Apalagi, dengan dolar Amerika Serikat yang terus menguat di level Rp 14.000/US$, sementara sebagian besar pasokan BBM nasional berasal dari impor, membuat harga premium masih di atas harga yang ditetapkan pemerintah saat ini.
Untuk setiap penjualan 1 liter premium seharga Rp 7.400 per liter, Pertamina masih rugi Rp 600 per liter.
“Dengan formula yang ditetapkan oleh pemerintah dan DPR harganya masih jatuh di atas Rp 8.000 per liter. Tapi harga saat ini yang Rp 7.400,” kata Direktur Utama Pertamina Dwi Soetjipto di Kantor Pusat Pertamina, Jakarta, Jumat (28/8/2015).
Dwi mengatakan, bila dalam 1-2 bulan ke depan harga keekonomian Premium turun, dan pemerintah kemudian menurunkan harga BBM, Pertamina siap dengan keputusan tersebut.
“Kita lihat lagi sebulan dua bulan yang akan datang. Kalau memang hasilnya hitungannya di bawah itu, tentu saja Pertamina akan menerima. Apapun, kalau pemerintah memiliki pertimbangan yang lain, kita siap,” ujarnya.
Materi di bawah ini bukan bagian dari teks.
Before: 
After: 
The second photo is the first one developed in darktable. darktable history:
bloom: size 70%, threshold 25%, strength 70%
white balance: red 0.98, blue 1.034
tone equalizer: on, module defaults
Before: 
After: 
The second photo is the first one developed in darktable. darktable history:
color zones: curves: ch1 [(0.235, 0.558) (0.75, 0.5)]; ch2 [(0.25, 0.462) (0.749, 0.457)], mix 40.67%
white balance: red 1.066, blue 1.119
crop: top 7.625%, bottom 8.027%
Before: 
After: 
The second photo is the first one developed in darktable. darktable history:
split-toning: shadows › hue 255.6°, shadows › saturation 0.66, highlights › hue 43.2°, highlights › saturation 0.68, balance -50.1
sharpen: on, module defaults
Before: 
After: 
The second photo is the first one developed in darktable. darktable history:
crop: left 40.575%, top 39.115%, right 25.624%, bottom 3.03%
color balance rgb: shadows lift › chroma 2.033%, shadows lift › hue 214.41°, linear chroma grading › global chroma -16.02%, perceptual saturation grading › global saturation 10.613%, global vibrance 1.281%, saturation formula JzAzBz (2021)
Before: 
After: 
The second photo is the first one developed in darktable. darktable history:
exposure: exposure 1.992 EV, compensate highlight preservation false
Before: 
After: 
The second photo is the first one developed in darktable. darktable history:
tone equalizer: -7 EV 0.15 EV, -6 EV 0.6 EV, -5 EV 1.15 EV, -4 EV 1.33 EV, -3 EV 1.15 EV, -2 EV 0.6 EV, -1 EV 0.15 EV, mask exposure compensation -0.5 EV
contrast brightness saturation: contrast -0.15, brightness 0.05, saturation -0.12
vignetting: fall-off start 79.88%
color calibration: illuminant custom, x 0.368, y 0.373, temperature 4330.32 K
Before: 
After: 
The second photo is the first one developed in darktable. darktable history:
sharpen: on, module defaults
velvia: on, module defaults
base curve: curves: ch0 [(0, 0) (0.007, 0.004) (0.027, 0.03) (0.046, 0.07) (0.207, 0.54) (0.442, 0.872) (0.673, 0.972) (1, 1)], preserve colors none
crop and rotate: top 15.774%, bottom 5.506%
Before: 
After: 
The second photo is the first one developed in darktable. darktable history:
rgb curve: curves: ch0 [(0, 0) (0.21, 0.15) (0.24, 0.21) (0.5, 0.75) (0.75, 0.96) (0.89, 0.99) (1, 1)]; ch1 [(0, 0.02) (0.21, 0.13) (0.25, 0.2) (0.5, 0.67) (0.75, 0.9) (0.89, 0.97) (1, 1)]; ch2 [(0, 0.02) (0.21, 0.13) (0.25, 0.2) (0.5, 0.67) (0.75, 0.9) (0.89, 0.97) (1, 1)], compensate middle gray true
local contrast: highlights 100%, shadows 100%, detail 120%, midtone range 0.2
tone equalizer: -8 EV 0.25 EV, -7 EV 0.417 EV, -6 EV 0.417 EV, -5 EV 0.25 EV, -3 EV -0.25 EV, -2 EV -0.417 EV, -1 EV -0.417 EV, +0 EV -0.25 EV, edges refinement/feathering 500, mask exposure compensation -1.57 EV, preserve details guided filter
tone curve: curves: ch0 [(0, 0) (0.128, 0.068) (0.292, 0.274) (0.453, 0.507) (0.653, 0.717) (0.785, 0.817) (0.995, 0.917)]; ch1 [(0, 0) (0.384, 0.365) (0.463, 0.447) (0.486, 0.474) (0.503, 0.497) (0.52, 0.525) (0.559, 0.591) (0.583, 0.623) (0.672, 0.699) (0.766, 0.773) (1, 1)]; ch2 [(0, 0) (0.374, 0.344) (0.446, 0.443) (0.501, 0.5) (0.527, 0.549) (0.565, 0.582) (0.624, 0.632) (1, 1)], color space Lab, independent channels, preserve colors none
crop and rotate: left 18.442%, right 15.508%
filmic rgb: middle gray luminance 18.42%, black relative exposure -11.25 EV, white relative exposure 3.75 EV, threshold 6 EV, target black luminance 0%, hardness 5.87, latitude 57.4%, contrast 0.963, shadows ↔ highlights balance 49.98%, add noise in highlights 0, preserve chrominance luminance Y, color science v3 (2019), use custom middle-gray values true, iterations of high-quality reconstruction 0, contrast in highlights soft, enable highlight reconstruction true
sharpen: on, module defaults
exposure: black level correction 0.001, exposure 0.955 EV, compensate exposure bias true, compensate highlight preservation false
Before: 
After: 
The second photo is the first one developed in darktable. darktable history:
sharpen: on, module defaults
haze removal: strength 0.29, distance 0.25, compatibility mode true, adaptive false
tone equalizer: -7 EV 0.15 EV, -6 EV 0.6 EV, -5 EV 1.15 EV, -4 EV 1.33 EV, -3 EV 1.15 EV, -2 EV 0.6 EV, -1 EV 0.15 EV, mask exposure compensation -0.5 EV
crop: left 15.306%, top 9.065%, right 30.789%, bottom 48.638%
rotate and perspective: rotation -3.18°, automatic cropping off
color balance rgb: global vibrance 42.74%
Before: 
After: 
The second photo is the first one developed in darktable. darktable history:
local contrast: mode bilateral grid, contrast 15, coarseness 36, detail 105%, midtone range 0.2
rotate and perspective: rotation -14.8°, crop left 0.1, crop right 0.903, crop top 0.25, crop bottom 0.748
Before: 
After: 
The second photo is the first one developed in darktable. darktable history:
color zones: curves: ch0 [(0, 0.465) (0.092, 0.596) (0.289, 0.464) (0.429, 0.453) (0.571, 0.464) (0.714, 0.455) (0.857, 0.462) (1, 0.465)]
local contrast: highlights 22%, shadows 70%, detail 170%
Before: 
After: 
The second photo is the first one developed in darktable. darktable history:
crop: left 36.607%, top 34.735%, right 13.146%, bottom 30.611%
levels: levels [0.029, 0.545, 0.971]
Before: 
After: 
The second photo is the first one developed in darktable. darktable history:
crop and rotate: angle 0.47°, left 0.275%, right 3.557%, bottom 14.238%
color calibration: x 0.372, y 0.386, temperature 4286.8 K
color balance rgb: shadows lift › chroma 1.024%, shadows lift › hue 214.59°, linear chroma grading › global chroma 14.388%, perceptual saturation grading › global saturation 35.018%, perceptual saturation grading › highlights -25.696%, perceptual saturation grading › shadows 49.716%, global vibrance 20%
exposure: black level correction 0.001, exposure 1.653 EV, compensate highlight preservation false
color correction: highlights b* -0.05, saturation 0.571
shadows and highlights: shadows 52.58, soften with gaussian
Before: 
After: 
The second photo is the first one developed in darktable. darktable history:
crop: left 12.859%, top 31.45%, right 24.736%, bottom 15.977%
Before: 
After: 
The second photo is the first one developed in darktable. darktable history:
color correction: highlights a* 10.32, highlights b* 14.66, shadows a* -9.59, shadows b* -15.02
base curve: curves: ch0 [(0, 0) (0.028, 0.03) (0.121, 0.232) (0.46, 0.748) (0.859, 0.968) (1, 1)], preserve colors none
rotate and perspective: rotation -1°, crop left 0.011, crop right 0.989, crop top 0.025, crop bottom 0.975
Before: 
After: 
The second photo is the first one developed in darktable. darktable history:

Hingga Agustus ini, Pertamina mencatat mengalami kerugian alias defisit dari total penjualan Premium hampir Rp 14 triliun.
“Karena toh selama ini untuk Premium saja Pertamina memikul Rp 12 triliun sampai Rp 14 triliun. Kerugian premium,” sebutnya.
Berbeda dengan premium, Pertamina justru masih untung dengan menjual solar seharga Rp 6.900 per liter.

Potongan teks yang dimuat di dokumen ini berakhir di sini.